Read the dataset stored in HDF5 format as a sidpy object (Dataset) using NSIDReader:

In [None]:
dr = nsid.NSIDReader(dataset_hdf5)
dataset_sid = dr.read()[0]
assert isinstance(dataset_sid, sid.sid.dataset.Dataset)

TypeError: ignored

View the attributes, which are stored as Python dictionary:

In [None]:
for k, v in dataset_sid.attrs.items():
    print("{}: {}".format(k, v))

DIMENSION_LABELS: ['x' 'y' 'bias']
DIMENSION_LIST: [array([<HDF5 object reference>], dtype=object)
 array([<HDF5 object reference>], dtype=object)
 array([<HDF5 object reference>], dtype=object)]
data_type: SPECTRAL_IMAGE
main_data_name: new
modality: generic
nsid_version: 0.0.1
quantity: Current
source: generic
units: nA


In [None]:
hf.close()

In [None]:
hdf5_file = h5py.File("test.hf5", 'r+')
print(*hdf5_file["Measurement_000"].keys())

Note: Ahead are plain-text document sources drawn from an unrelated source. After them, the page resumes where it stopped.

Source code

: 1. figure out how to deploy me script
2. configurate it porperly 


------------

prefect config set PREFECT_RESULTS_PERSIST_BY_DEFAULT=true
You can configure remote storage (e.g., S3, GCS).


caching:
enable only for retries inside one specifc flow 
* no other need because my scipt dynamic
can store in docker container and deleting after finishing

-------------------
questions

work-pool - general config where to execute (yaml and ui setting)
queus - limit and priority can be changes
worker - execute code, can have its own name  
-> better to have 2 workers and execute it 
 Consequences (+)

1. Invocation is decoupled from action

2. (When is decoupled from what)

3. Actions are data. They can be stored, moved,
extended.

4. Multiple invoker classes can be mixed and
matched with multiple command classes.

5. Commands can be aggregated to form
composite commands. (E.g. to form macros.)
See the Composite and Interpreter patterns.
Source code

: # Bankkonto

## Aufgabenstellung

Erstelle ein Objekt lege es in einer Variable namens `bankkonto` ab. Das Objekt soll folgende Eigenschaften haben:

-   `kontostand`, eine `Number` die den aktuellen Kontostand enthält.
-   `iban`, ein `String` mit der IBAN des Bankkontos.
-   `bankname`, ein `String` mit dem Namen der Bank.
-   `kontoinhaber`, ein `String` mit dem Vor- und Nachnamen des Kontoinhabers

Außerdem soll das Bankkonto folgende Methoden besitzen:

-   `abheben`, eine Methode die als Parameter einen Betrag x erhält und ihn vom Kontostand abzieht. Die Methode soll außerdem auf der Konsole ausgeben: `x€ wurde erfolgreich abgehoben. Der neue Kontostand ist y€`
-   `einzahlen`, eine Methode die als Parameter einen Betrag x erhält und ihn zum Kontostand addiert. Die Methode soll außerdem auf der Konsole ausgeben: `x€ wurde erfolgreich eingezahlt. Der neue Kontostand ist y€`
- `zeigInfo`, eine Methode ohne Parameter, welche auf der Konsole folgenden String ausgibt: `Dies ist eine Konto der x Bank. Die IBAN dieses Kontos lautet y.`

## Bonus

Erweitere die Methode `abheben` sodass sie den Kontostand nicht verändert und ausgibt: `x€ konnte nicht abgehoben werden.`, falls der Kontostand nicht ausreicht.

nsid_reader = NSIDReader(hdf5_file['Measurement_000/Channel_000'])
sidpy_dataset = nsid_reader.read()
sidpy_dataset

Channel_000


[sidpy.Dataset of type SPECTRAL_IMAGE with:
  dask.array<generic, shape=(4, 5, 10), dtype=float64, chunksize=(4, 5, 10), chunktype=numpy.ndarray>
  data contains: Current (nA)
  and Dimensions: 
   x:  Length (nm) of size (4,)
   y:  Length (nm) of size (5,)
   bias:  Voltage (mV) of size (10,)
  with metadata: ['DIMENSION_LABELS', 'DIMENSION_LIST', 'data_type', 'main_data_name', 'modality', 'nsid_version', 'quantity', 'source', 'units']]

In [None]:
hdf5_file.close()

In [None]:
print(hdf5_file)

<Closed HDF5 file>